Plaintiffs argue about the fact that the loan proceeds were not enough to release the prior lien. However, this argument is not persuasive in light of Plaintiffs’ own action in delaying the payments. It might have been reasonable on the part of Plaintiffs to request that the money not be paid at that time, but Plaintiffs should bear the costs associated with the decision to do so. Defendants tendered its payoff check as required. It should receive the benefit of having done so.
The final dispute is whether Virginia opted out of the federal preemption scheme. The court finds that Virginia did not. There are two opt out provisions involved in this dispute. The first is found at 12 U.S.C. § 1735f-7a(b)(2). This provision allows states to opt out, but only within a certain time frame, ending in 1983. The Virginia statute in question, Va. Code § 6.1-330.55, was not enacted, as amended and applicable, until 1987. The parties agree that Virginia did not opt out of the federal preemption based on the date.
However, a state may also opt out of the preemption at any time after March 31,1980, to the extent the state wishes to put limitations on discount points or such other charges. 12 U.S.C. § 1735f-7a(b)(4). Plaintiffs point to the overcharge in fees as being one of these other charges. They then reason that the way such a charge would be calculated would be to amortize the costs over the life of the loan, which, when added to the interest already being charged (14%), would result in a total interest rate over 12%. Twelve percent is the cap in the Virginia statute on which Plaintiffs rely. Therefore, they argue that the Virginia statute is impliedly opting out of the federal preemption as it pertains to such fees, and this would result in the loss by the Defendant of the right to receive any interest.

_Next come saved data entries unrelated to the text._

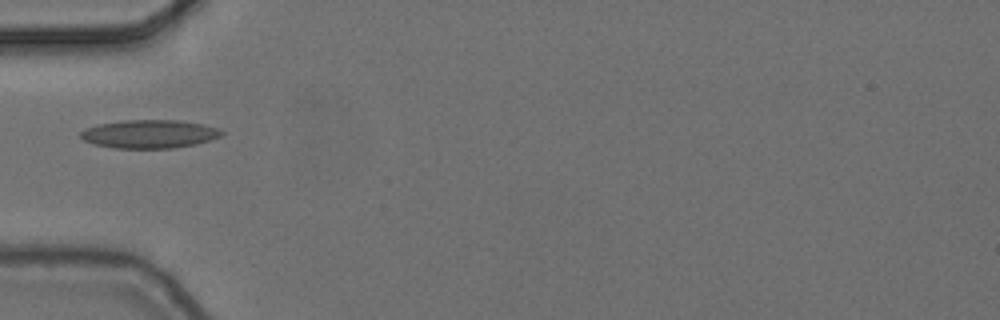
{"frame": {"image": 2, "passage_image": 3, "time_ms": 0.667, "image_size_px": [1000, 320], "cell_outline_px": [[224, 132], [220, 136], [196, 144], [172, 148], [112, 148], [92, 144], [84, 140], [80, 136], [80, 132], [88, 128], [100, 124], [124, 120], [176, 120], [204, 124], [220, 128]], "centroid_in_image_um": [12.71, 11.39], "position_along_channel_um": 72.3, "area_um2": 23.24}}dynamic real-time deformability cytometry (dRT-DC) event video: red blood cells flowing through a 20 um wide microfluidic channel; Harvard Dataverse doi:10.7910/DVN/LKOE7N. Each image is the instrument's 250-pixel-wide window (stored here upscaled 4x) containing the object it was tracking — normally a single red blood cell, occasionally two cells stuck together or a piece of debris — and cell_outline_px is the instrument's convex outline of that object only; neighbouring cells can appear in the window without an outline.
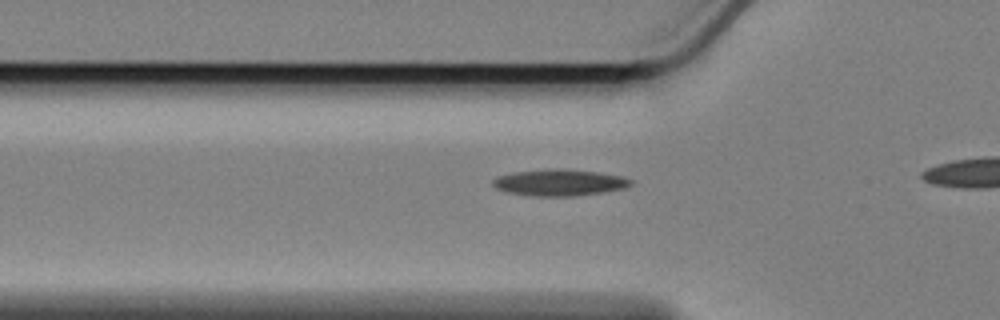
{"species": "Egyptian fruit bat (a non-hibernating species)", "species_latin": "Rousettus aegyptiacus", "temperature_condition": "cold", "stored_images_in_passage": 24, "camera_frame_rate_fps": 3000, "um_per_image_px": 0.085, "animal": {"sex": "female"}, "frame": {"image": 1, "passage_image": 14, "time_ms": 4.333, "image_size_px": [1000, 320], "cell_outline_px": [[632, 184], [624, 188], [600, 192], [572, 196], [532, 196], [508, 192], [496, 188], [492, 184], [492, 180], [500, 176], [512, 172], [544, 168], [560, 168], [596, 172], [620, 176], [632, 180]], "centroid_in_image_um": [47.5, 15.5], "position_along_channel_um": 78.3, "area_um2": 21.15}}
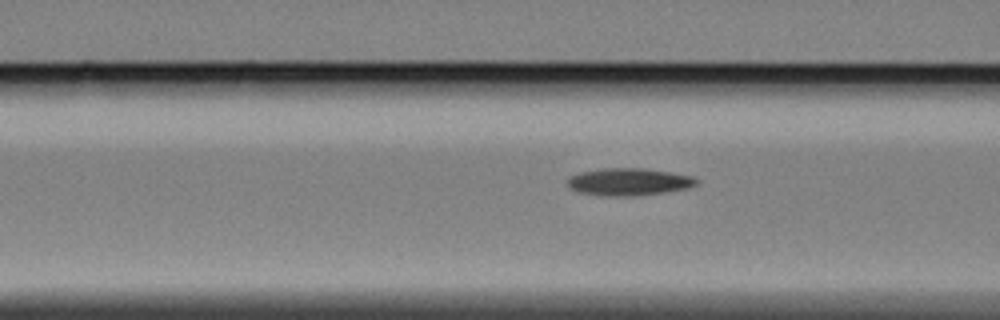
{"frame": {"image": 2, "passage_image": 17, "time_ms": 5.333, "image_size_px": [1000, 320], "cell_outline_px": [[700, 180], [696, 184], [688, 188], [632, 196], [604, 196], [580, 192], [572, 188], [568, 184], [568, 180], [572, 176], [580, 172], [604, 168], [644, 168], [672, 172], [692, 176]], "centroid_in_image_um": [53.48, 15.44], "position_along_channel_um": 113.1, "area_um2": 20.29}}
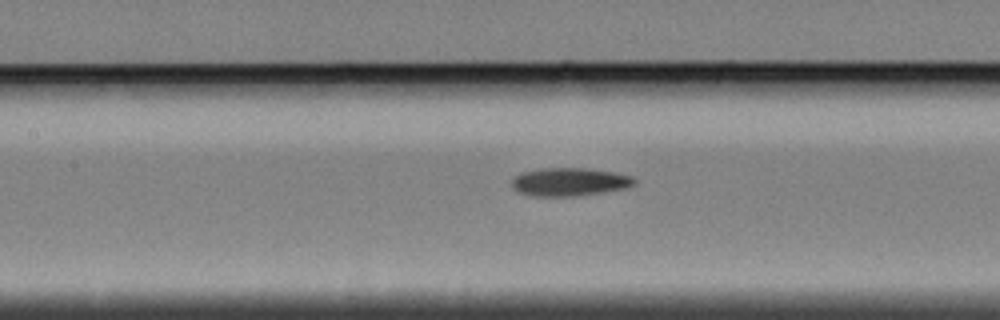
{"frame": {"image": 3, "passage_image": 21, "time_ms": 6.667, "image_size_px": [1000, 320], "cell_outline_px": [[636, 184], [624, 188], [600, 192], [572, 196], [532, 196], [516, 192], [512, 188], [512, 180], [520, 172], [540, 168], [584, 168], [612, 172], [632, 176], [636, 180]], "centroid_in_image_um": [48.35, 15.45], "position_along_channel_um": 159.1, "area_um2": 20.06}}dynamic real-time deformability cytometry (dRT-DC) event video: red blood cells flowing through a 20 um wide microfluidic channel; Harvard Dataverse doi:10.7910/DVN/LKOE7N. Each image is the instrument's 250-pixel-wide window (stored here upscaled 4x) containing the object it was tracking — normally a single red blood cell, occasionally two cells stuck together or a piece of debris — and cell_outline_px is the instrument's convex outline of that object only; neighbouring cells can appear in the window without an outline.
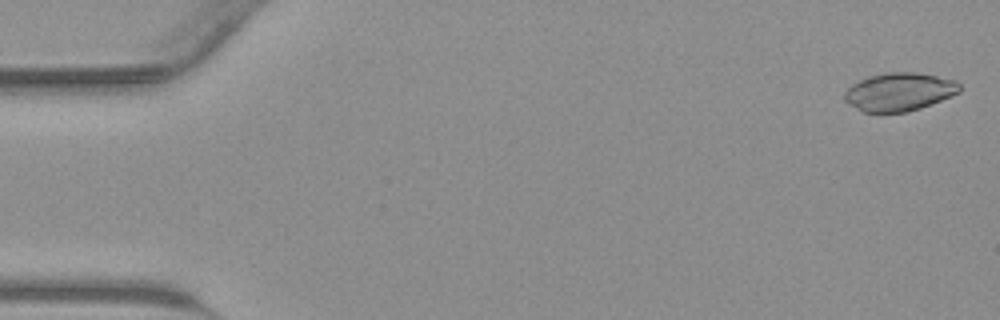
{"species": "common noctule bat (a hibernating species)", "species_latin": "Nyctalus noctula", "temperature_condition": "warm", "stored_images_in_passage": 44, "camera_frame_rate_fps": 3000, "um_per_image_px": 0.085, "animal": {"sex": "male", "body_mass_g": 23.1, "forearm_length_mm": 52.7}, "frame": {"image": 1, "passage_image": 1, "time_ms": 0.0, "image_size_px": [1000, 320], "cell_outline_px": [[960, 92], [920, 108], [908, 112], [860, 112], [848, 104], [844, 100], [844, 92], [852, 84], [868, 76], [888, 72], [916, 72], [956, 80], [960, 84]], "centroid_in_image_um": [76.4, 7.81], "position_along_channel_um": 8.6, "area_um2": 25.66}}
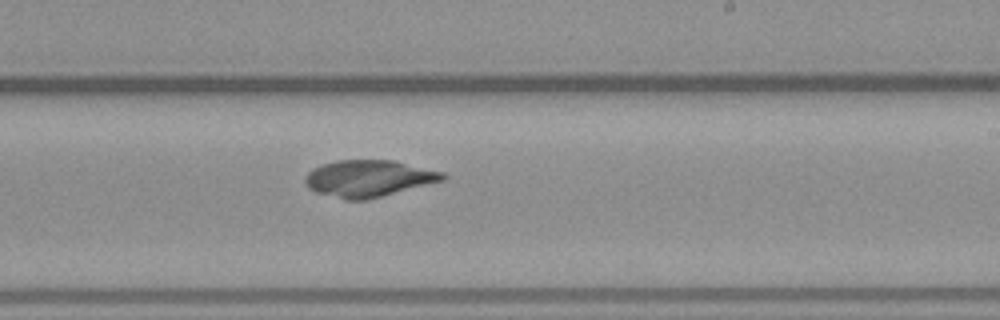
{"frame": {"image": 2, "passage_image": 26, "time_ms": 8.333, "image_size_px": [1000, 320], "cell_outline_px": [[448, 176], [444, 180], [368, 200], [344, 200], [316, 192], [308, 188], [304, 184], [304, 176], [312, 168], [336, 160], [396, 160], [444, 172]], "centroid_in_image_um": [31.33, 15.17], "position_along_channel_um": 257.7, "area_um2": 29.82}}
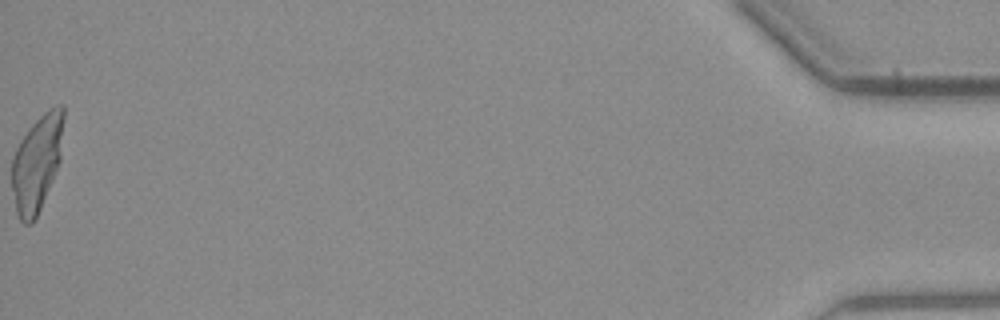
{"frame": {"image": 3, "passage_image": 44, "time_ms": 14.333, "image_size_px": [1000, 320], "cell_outline_px": [[64, 116], [60, 160], [36, 220], [32, 224], [24, 224], [20, 220], [16, 212], [12, 188], [12, 156], [20, 140], [28, 128], [48, 108], [56, 104], [64, 104]], "centroid_in_image_um": [3.14, 13.84], "position_along_channel_um": 432.1, "area_um2": 29.25}}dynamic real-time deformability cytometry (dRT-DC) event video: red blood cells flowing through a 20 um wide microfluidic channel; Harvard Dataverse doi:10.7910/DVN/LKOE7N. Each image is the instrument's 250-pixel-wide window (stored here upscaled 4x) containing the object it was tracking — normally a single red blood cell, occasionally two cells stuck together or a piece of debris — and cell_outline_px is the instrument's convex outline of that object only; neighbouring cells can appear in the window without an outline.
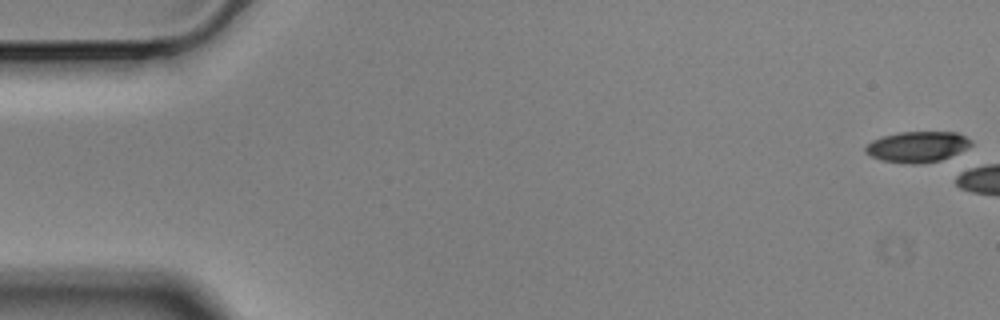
{"species": "Egyptian fruit bat (a non-hibernating species)", "species_latin": "Rousettus aegyptiacus", "temperature_condition": "cold", "stored_images_in_passage": 5, "camera_frame_rate_fps": 3000, "um_per_image_px": 0.085, "animal": {"sex": "male"}, "frame": {"image": 1, "passage_image": 1, "time_ms": 0.0, "image_size_px": [1000, 320], "cell_outline_px": [[972, 144], [968, 148], [940, 160], [920, 164], [912, 164], [880, 160], [864, 152], [864, 148], [872, 140], [880, 136], [900, 132], [956, 132], [972, 140]], "centroid_in_image_um": [77.95, 12.47], "position_along_channel_um": 7.0, "area_um2": 18.96}}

Assuming Plaintiffs are correct that this overcharge is the type of fee the federal statute refers to, it does not follow that Virginia has “impliedly” opted out of the preemption to the éxtent of regulating such fees. The plain language of the Virginia statute puts a limit on the amount of interest that may be charged on a loan. This is precisely the kind of statute the federal provision *527was intended to preempt. The Virginia statute makes no mention of fees or points or other costs. It deals with the interest rate only. Had the General Assembly intended to opt out to the extent of regulating such costs, it could have done so. The court cannot strain to read such an intent into the plain language as enacted.
Therefore, the court finds that the Plaintiffs’ claims under the Virginia usury statute are preempted by the federal law, and summary judgment on that claim shall be ordered on that basis.